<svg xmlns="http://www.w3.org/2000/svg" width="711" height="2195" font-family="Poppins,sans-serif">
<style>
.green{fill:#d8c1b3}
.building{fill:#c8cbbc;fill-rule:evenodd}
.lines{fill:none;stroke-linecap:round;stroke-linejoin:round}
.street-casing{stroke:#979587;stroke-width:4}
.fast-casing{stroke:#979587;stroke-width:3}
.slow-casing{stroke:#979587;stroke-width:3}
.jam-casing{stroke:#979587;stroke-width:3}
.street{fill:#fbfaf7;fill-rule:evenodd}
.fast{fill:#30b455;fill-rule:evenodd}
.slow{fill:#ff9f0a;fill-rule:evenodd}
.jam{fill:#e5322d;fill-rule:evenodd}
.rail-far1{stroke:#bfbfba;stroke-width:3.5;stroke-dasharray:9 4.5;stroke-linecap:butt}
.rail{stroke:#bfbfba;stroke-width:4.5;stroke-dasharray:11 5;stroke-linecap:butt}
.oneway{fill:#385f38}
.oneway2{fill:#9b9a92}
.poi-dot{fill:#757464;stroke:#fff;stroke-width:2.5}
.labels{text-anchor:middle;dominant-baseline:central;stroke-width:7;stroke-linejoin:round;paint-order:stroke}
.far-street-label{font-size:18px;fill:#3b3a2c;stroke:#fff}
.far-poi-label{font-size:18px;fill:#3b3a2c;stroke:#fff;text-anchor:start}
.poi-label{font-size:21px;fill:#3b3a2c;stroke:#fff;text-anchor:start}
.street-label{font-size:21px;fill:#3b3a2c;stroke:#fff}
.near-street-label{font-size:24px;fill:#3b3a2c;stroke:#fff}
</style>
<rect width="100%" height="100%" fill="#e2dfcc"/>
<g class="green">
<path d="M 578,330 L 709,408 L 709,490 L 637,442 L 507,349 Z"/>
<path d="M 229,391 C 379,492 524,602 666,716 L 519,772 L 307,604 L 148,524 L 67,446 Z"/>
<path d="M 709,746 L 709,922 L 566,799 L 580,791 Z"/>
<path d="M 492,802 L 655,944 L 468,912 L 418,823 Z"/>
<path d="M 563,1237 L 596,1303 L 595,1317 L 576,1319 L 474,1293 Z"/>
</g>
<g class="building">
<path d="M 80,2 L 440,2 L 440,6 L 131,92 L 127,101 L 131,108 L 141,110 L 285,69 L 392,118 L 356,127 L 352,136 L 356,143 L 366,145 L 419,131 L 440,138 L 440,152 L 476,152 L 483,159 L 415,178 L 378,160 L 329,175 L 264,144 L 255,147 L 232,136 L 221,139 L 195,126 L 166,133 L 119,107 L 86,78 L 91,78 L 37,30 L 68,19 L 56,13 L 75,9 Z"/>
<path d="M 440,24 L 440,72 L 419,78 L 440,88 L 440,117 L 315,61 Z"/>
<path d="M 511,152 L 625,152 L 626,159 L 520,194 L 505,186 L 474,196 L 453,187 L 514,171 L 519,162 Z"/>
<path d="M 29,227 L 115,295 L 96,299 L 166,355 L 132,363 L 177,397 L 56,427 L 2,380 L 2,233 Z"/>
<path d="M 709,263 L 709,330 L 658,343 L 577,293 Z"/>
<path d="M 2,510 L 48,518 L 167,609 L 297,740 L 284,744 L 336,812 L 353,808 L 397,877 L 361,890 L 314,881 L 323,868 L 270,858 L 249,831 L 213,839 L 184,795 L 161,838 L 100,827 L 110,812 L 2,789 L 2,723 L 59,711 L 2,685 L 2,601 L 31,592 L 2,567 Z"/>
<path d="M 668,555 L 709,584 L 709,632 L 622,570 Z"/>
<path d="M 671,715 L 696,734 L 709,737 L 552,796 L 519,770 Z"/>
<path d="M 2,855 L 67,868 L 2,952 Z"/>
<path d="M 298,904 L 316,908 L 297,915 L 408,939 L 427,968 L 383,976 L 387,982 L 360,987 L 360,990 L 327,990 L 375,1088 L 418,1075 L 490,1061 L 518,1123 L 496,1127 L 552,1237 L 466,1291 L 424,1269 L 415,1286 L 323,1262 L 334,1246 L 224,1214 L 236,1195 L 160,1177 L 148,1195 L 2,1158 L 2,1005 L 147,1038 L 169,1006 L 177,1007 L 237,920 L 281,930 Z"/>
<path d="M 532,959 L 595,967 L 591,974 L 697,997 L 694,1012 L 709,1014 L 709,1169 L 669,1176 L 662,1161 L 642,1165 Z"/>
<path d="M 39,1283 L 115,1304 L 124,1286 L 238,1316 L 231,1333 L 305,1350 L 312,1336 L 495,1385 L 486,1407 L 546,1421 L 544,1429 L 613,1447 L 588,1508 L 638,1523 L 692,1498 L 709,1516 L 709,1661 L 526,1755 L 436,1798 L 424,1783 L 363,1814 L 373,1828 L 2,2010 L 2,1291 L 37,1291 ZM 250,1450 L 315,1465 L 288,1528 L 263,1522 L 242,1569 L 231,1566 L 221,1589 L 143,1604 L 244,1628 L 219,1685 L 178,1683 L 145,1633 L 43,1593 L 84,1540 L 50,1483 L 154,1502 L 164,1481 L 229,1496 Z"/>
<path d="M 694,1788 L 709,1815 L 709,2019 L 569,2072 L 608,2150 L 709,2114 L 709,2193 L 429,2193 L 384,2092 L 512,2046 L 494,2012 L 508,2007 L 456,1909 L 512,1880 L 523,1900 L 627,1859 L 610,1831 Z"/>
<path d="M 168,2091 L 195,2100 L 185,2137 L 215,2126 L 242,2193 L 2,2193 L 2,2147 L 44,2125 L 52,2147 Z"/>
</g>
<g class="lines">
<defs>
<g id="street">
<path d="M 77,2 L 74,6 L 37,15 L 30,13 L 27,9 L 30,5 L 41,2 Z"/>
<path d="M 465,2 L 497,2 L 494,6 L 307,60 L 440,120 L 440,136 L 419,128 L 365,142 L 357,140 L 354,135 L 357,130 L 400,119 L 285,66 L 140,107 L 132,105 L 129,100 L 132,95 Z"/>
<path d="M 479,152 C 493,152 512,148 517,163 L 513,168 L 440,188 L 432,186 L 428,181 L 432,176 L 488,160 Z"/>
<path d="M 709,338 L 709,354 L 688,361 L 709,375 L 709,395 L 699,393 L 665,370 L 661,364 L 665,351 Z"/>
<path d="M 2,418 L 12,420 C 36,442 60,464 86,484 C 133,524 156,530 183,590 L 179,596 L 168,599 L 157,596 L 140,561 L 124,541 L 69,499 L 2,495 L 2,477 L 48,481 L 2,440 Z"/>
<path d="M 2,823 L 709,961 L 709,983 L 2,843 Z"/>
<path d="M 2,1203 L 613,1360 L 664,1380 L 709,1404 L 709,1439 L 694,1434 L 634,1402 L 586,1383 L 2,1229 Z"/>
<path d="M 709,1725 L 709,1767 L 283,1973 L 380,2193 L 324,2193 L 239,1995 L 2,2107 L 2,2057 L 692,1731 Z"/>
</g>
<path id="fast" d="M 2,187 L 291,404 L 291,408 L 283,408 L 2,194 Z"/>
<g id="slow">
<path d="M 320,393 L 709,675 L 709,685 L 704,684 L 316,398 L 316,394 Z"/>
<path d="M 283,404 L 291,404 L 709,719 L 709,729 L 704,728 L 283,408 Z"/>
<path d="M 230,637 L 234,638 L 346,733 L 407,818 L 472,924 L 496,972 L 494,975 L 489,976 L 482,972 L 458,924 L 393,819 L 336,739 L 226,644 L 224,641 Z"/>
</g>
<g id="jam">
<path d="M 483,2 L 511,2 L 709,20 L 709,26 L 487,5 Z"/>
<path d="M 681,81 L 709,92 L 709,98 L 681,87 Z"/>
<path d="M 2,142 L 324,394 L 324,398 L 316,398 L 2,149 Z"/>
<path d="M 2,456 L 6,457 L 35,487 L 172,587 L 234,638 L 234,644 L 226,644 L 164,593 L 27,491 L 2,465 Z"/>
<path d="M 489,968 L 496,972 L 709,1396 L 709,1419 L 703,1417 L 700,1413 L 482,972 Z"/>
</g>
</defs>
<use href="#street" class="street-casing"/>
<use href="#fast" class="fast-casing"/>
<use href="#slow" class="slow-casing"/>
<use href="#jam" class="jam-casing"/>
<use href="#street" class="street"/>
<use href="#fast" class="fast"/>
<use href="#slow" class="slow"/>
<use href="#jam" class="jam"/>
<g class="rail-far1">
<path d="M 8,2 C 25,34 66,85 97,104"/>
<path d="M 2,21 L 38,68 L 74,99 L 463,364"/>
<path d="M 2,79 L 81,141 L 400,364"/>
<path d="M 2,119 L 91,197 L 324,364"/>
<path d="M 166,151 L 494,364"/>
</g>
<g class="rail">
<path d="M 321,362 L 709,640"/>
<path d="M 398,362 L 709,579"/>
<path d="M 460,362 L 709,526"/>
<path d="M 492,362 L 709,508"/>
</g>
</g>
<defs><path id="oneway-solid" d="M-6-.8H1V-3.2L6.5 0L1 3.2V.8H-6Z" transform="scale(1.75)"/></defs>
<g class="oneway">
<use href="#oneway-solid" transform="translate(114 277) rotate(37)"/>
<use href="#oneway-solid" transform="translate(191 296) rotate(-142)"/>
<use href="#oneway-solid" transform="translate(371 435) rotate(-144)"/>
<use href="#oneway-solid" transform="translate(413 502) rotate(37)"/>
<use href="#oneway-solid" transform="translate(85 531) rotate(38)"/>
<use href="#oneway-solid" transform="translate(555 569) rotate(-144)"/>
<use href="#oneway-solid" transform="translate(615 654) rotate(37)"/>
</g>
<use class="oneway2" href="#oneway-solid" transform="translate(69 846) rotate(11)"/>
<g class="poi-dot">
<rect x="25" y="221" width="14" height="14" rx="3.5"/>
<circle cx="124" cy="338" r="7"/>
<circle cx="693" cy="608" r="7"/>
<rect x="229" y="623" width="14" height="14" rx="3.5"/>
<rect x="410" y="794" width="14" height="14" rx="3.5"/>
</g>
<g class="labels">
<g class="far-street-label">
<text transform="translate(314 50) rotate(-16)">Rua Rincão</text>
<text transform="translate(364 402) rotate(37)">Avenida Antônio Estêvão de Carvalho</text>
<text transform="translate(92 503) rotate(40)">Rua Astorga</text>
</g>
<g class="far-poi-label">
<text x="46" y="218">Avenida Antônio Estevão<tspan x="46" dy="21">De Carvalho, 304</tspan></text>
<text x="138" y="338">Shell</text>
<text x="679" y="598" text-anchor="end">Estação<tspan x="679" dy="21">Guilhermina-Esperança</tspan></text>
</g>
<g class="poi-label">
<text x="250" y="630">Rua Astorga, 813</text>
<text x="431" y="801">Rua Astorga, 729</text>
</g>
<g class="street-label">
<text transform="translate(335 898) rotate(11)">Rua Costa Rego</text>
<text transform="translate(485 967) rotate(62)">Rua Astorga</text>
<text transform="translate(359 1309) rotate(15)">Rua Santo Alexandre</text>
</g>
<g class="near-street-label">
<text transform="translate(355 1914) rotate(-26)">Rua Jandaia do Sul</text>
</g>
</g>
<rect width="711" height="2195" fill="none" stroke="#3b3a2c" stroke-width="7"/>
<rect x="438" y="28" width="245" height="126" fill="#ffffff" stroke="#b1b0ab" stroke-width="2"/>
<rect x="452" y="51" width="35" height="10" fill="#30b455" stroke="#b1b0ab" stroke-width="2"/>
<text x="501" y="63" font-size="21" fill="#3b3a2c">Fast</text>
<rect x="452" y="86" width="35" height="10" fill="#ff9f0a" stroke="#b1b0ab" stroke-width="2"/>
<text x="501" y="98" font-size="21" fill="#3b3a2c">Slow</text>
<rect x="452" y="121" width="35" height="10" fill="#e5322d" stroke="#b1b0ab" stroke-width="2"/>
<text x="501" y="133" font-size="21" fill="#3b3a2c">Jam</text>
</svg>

About this task: Across the records above, return every line that contains the word "round".

Solved problem:
.lines{fill:none;stroke-linecap:round;stroke-linejoin:round}
.labels{text-anchor:middle;dominant-baseline:central;stroke-width:7;stroke-linejoin:round;paint-order:stroke}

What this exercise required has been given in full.